There is an old joke that has Bill Gates, then CEO of Microsoft, boast to the CEO of General Motors that if Microsoft built cars, they would cost $25 and get 1,000 miles per gallon. The GM CEO is supposed to have responded that yes, but then the cars would crash twice a day for no reason.

The joke has been much elaborated upon since its original appearance, to the point where Snopes has had to debunk it. I was reminded of it recently when I read that the Federal Aviation Authority ordered that Boeing 787 Dreamliners be rebooted every 21 days -- because after 22 days there is a chance that all three flight control modules might all stop working simultaneously.

In Driverless: Intelligent Cars and the Road Ahead, Columbia professor Hod Lipson and technology writer Melba Kurman, who previously teamed up to write Fabricated: The New World of 3D Printing, invoke that joke to remind us what a difficult task creating a self-driving car really is. You need, as they explain in the rest of the book, a robust operating system, navigational aids, deep (that is, neural network) learning, and copious amounts of data. To run a car, robot operating systems need real-time reaction speed, 99.999 percent reliability, and better than human-level perception. We -- and they -- can only guess the future effects of succeeding at all this.

Enthusiastic

Lipson and Kurman are enthusiastic about the future they imagine: less congestion (because cars can become smaller), less pollution, more convenience, also platooning, efficiency, shared space. They're not alone: last year, Clive Thompson pointed out in Mother Jones the massive amounts of town centre space that could be reclaimed by eliminating the need for downtown parking. Given their subject, it's arguably not their job to point out that much of the same could be had by improving public transportation -- in much of the US, public transport isn't much of an option. However, Lipson and Kurman do take the trouble to consider the benefits that may be lost if the ability to bundle your child into a self-driving car means the social aspects of every journey are lost. Personally, I worry about public health in a world where everyone is dropped off right in front of their destination: it's good to walk at least a little bit.

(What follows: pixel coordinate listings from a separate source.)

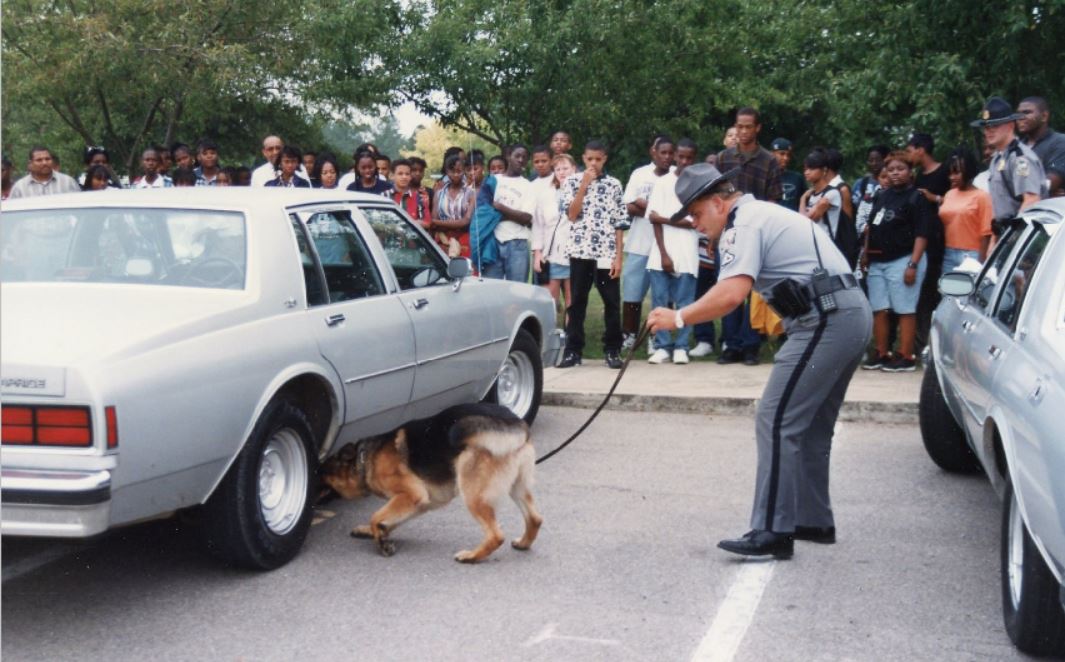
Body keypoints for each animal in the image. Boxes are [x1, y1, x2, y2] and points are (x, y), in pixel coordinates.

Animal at [319, 402, 541, 561]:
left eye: (319, 472)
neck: (365, 459)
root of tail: (515, 423)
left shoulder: (411, 494)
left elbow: (376, 516)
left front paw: (381, 541)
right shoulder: (419, 503)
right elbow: (388, 520)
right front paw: (376, 532)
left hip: (472, 494)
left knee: (496, 535)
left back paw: (471, 556)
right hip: (517, 488)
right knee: (535, 519)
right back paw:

The two most interesting aspects of this book for those who are already familiar with the technology are the history that Lipson and Kurman unearth, and the discussion of the battle for supremacy between car manufacturers and software companies.

Historically, many efforts focused on changing the highways: embedding magnets or electronics to guide the cars. As the authors note, this involves great expense that even a wealthy country like the US can't afford. That sort of money would be better spent on repairing and improving the existing infrastructure. In an analogy with the internet (dumb network smart endpoints), leaving the highways as they are and making the cars smart enough to navigate them is the more promising tack -- if we can get the security right.